### DOCUMENT PASSAGE
§ §

Are Freedom of Information Laws Working?
This is the first blog in a series on methods for fighting corruption at the local, national, and international level. The research is a product of the Anti-Corruption & Governance Center at CIPE and includes insights from CIPE programming around the world.
A fundamental principle of anti-corruption is transparency—providing a window into the day-to-day decisions of powerful public actors and shining a light on potential corrupt acts. In recent years, one of the most common measures policymakers have taken (and integrity-promoting organizations like CIPE have encouraged) to increase transparency is to pass Freedom of Information (FOI) or Right to Information (RTI) laws. The Global Right to Information Rating, an international research group, estimates that over 130 countries have passed some form of FOI law, and the number continues to grow every year.

§ §

### MATERIAL SUPPLIED
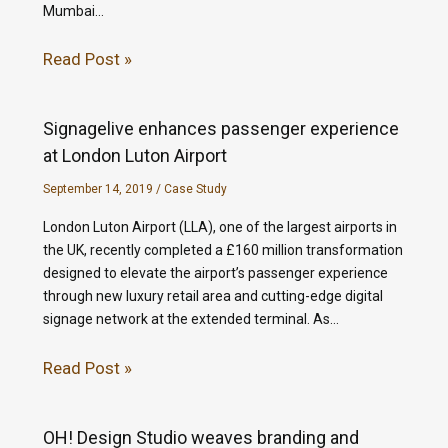
Mumbai…
Read Post »
Signagelive enhances passenger experience
at London Luton Airport
September 14, 2019
/
Case Study
London Luton Airport (LLA), one of the largest airports in
the UK, recently completed a £160 million transformation
designed to elevate the airport’s passenger experience
through new luxury retail area and cutting-edge digital
signage network at the extended terminal. As…
Read Post »
OH! Design Studio weaves branding and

§ §

### EXERCISE GOAL
Please set down the part of the freedom of information post starting with "This is the" and going on through "grow every year.", word for word.

### RESULT
This is the first blog in a series on methods for fighting corruption at the local, national, and international level. The research is a product of the Anti-Corruption & Governance Center at CIPE and includes insights from CIPE programming around the world.
A fundamental principle of anti-corruption is transparency—providing a window into the day-to-day decisions of powerful public actors and shining a light on potential corrupt acts. In recent years, one of the most common measures policymakers have taken (and integrity-promoting organizations like CIPE have encouraged) to increase transparency is to pass Freedom of Information (FOI) or Right to Information (RTI) laws. The Global Right to Information Rating, an international research group, estimates that over 130 countries have passed some form of FOI law, and the number continues to grow every year.